Springer Online Journal Archives 1860-2000
Chemistry and Pharmacology
Summary The antihypertensive efficacy of a new long-lasting vasodilator, cadralazine, and the diuretic chlorthalidone have been compared in hypertensive patients receiving concurrent treatment with atenolol. After a 4-week run-in period with atenolol alone 100 mg/day, two groups of 10 patients whose diastolic blood pressure exceeded 100 mm Hg were given for a period of 65 days either cadralazine 15 mg/day or chlorthalidone 25 mg/day, according to a randomized, double-blind, between-patients design. Compared to atenolol alone, both cadralazine and chlorthalidone induced a statistically and clinically significant decrease in blood pressure. The antihypertensive effect did not differ significantly between groups.

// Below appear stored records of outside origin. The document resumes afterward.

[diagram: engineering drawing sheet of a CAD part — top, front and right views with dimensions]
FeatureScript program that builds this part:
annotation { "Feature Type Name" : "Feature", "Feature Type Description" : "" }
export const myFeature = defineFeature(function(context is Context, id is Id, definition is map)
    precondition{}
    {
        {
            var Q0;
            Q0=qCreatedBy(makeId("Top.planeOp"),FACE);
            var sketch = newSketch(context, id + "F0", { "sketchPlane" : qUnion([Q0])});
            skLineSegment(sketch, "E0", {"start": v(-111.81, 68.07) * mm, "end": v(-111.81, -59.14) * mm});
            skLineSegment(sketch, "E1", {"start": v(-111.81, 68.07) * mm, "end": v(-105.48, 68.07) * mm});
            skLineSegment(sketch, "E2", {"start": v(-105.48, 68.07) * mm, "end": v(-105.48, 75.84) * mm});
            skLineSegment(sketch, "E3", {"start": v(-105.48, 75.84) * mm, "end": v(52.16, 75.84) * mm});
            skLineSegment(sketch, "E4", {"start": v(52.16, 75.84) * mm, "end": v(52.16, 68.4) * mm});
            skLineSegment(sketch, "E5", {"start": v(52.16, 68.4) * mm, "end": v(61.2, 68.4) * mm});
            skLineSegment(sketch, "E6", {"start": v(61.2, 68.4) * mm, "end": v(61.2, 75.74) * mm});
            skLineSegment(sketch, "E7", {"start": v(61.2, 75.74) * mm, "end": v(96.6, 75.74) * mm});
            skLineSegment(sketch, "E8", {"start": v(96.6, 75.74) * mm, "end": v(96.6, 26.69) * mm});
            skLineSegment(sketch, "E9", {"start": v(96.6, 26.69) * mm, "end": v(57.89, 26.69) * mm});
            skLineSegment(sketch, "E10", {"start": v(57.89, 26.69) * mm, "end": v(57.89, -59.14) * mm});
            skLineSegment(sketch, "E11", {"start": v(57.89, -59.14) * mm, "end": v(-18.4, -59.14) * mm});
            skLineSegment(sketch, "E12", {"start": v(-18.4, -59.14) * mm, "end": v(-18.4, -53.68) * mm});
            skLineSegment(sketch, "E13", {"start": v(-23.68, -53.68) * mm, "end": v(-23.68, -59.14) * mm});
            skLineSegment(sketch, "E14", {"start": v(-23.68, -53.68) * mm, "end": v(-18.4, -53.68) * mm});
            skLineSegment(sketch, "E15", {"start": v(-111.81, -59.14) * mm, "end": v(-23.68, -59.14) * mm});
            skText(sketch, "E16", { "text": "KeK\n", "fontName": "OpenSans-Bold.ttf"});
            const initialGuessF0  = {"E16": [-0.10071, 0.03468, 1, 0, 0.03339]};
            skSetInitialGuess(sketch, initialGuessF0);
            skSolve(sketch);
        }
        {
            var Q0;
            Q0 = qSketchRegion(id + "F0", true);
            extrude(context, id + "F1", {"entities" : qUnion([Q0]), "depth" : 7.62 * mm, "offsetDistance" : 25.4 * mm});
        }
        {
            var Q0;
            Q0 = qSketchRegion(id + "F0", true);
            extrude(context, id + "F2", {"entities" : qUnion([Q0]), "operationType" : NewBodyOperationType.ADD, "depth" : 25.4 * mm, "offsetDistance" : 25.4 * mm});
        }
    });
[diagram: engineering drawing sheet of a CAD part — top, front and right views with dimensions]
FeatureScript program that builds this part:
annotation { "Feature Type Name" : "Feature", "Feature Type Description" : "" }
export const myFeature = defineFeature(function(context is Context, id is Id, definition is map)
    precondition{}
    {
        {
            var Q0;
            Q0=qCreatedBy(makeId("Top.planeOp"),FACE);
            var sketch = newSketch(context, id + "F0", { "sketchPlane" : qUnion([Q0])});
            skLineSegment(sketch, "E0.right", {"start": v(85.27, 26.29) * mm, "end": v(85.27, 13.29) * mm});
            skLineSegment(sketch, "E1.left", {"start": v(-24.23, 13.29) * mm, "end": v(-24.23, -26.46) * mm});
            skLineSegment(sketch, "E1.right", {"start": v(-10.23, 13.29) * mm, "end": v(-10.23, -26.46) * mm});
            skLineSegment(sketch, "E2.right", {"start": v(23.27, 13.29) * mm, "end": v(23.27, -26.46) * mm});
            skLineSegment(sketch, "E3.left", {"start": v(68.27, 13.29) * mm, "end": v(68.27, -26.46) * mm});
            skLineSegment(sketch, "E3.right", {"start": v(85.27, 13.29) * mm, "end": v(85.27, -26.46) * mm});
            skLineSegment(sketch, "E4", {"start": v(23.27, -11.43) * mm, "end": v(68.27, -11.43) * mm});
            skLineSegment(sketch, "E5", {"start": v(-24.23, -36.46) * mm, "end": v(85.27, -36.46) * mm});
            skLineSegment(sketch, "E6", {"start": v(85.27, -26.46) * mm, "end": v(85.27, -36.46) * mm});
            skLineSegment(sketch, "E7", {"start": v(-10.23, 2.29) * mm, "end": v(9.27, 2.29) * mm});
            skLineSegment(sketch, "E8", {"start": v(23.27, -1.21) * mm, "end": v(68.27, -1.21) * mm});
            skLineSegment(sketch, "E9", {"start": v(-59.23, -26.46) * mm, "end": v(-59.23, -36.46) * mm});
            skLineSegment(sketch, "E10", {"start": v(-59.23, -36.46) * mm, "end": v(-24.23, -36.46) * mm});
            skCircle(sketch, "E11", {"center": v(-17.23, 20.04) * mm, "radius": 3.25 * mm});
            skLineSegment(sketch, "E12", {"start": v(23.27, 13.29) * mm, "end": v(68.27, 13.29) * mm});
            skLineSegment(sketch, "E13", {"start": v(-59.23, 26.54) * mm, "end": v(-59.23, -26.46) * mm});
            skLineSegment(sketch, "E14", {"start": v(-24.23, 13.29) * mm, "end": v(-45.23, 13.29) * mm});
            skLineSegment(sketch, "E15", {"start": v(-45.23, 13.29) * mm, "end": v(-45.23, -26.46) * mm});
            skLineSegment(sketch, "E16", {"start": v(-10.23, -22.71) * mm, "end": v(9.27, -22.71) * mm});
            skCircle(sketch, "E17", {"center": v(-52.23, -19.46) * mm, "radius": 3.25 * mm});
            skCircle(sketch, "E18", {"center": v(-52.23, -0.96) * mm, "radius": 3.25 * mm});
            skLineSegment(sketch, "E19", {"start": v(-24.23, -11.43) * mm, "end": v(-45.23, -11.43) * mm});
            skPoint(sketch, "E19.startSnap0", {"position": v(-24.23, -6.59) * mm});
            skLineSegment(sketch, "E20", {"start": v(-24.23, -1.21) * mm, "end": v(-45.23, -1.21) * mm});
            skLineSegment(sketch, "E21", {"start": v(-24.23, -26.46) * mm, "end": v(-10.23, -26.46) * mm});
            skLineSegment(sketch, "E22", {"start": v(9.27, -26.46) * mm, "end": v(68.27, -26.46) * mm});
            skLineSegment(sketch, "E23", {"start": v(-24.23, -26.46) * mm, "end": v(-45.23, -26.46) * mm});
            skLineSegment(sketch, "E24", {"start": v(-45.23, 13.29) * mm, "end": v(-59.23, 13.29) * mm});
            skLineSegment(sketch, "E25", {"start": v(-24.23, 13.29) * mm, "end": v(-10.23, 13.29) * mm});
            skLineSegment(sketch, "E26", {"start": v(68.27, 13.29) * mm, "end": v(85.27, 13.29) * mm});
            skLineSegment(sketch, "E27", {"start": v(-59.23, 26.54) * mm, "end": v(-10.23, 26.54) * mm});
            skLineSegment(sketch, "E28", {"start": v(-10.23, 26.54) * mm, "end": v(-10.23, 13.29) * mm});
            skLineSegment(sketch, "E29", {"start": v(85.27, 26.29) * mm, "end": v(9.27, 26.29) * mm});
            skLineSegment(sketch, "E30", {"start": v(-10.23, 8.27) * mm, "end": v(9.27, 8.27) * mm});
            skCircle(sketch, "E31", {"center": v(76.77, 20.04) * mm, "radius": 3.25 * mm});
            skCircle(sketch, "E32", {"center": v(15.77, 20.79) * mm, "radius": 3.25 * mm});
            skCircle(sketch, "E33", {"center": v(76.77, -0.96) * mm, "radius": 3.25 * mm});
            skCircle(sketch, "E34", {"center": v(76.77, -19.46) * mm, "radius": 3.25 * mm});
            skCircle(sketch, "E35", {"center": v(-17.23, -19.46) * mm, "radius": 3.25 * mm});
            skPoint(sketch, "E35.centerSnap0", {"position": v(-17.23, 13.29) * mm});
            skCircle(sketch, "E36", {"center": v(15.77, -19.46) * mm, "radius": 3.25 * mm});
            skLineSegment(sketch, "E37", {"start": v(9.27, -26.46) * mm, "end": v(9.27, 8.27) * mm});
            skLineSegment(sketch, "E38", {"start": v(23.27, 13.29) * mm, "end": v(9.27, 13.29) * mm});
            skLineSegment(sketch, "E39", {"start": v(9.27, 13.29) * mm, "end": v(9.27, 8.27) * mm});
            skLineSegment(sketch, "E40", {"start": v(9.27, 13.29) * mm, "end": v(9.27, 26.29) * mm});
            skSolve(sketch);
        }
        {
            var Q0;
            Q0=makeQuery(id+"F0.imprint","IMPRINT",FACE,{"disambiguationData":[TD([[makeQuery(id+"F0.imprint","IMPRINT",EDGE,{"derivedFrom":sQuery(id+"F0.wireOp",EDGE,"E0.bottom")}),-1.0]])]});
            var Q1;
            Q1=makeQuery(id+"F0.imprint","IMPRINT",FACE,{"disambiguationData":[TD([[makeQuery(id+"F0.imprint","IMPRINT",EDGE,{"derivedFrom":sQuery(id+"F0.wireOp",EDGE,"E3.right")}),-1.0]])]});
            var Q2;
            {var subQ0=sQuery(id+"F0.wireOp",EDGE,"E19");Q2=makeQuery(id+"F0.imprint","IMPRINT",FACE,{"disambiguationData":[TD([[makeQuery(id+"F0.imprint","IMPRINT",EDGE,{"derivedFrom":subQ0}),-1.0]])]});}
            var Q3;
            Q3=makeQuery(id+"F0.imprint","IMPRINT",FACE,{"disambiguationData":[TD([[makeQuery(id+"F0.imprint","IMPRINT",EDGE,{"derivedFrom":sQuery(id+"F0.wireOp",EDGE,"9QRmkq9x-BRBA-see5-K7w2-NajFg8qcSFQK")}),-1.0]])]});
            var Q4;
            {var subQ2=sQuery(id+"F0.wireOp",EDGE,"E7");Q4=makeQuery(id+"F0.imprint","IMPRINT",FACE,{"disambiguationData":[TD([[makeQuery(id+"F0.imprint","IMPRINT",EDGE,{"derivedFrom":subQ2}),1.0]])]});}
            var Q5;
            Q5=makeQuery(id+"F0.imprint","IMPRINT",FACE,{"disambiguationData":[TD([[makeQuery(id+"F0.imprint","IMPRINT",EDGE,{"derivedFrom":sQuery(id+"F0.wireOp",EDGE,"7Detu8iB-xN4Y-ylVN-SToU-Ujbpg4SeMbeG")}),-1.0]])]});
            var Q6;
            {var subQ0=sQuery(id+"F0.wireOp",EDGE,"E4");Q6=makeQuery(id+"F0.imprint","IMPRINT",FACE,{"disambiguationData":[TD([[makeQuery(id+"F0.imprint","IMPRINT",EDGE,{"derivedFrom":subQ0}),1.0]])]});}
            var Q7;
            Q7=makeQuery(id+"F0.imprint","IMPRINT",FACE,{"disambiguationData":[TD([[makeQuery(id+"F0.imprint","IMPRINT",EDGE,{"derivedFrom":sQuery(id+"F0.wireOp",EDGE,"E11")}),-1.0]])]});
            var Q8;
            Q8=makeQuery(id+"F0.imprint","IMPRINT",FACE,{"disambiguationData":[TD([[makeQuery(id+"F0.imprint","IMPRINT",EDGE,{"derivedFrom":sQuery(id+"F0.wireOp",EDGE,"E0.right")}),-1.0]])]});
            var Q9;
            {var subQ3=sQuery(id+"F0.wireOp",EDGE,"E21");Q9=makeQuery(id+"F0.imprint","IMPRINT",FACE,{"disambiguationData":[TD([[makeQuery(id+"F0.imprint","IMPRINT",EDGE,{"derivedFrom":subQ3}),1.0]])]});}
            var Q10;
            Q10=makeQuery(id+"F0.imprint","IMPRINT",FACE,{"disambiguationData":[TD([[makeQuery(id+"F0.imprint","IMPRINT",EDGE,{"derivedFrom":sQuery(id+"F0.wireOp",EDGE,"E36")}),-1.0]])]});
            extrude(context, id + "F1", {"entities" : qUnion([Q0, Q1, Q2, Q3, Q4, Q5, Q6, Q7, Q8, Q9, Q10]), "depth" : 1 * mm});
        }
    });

Good compensation of the atenolol-induced decrease in heart rate was obtained with cadralazine, whereas during atenolol + chlorthalidone treatment at times the standing heart rate was significantly lower than during treatment with atenolol + cadralazine. Side-effects, many of which were already present during atenolol treatment, occurred with a similar frequency in both groups. It is concluded that atenolol + cadralazine and atenolol + chlorthalidone are equally well tolerated, acceptable and effective in the treatment of hypertension, but that further studies are warranted to explore the potential haemodynamic advantages of the cadralazine + atenolol combination.